The service originally contained several limitations for contractual, economic, and technological reasons: only one stream could be used per-account, there is no DVR functionality beyond pausing and rewinding programming, and the service did not offer local broadcast television stations or regional sports networks.
Lynch explained that including local stations and networks would increase the price of the service due to the high fees demanded by networks and station owners, but most cord cutters already have either an antenna or a subscription to a streaming service, such as Hulu, with which to view programming from the major broadcast networks.
Sling TV was named the CES 2015 "Best Home Theater Product", "Best Software/App", and "Best in Show" by Engadget, for its clear goal and pricing, its "intuitive, user-friendly and surprisingly well-done" interface, and the fact that the service "may very well be the beginning of the end for traditional pay TV" in the United States.
Some broadcasters have been hesitant about over-the-top services such as Sling TV, showing concern that they may undermine their carriage deals with larger conventional cable, satellite and Internet TV providers.

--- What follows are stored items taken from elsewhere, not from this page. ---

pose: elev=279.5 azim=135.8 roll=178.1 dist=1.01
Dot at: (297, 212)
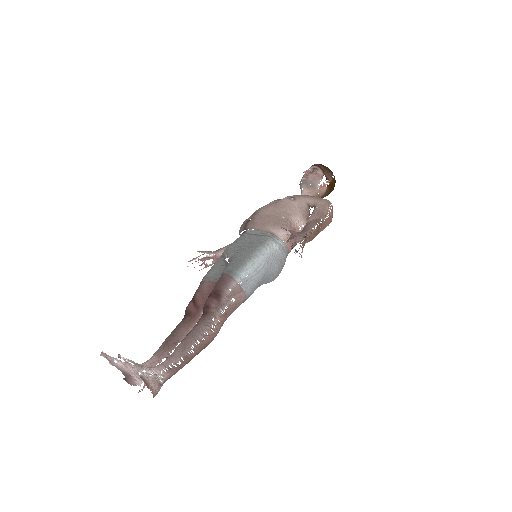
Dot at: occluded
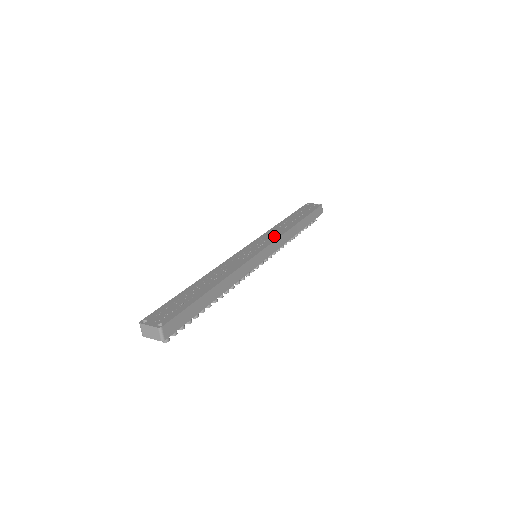
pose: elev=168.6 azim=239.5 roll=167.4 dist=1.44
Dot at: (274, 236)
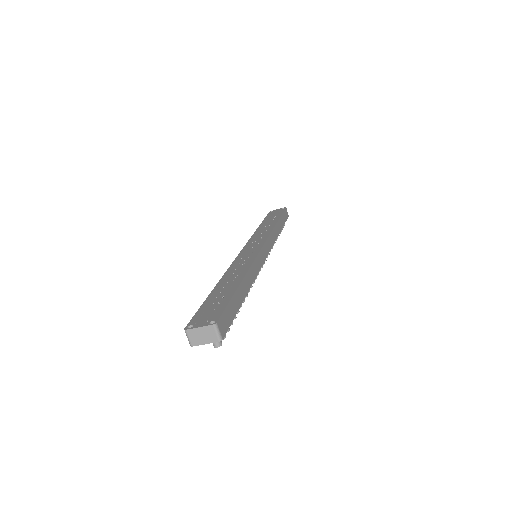
Dot at: (264, 235)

Time Warner initially noted that the carriage of its channels on the service was only for a "trial" basis, while both Time Warner's CEO Jeffrey Bewkes and an analyst from the firm Macquarie Capital claimed that current contract language in Dish's OTT carriage deals with the service's content distributors would cap the number of subscribers that the service is allowed to have at any given time to 5 million. Neither Dish Network or its content providers have confirmed any such cap.
On April 4, 2015, some Sling TV users were affected by brief outages preventing them from streaming portions of TBS' coverage of an NCAA Final Four game between the Duke Blue Devils and Michigan State Spartans, prompting criticism over social media. On April 6, 2015, Sling TV said that the errors, which affected between 1,000 and 2,000 users, were the result of network server failures caused by high volumes of subscriber traffic (including by new users that signed up in time for the Final Four), explaining that "while the viewing experience was spot on for the vast majority our customers, we were able to rebalance traffic loads for those who were affected [through traffic redirection to a different network provider] and improve the experience for the remainder of the evening." Roger Lynch later stated that the service would limit future outages by upgrading its software to automatically switch from the main to a backup provider during spikes in streaming demand.
In July 2015, Sling TV accused NBC Owned Television Stations, a division of the NBCUniversal unit of Comcast, of refusing to air advertising for the service on NBC owned-and-operated stations in major markets as a form of protectionism. CEO Roger Lynch stated that "Comcast has a demonstrated history of shutting down ideas it doesn’t like or understand, predictably to its benefit and at the expense of consumers."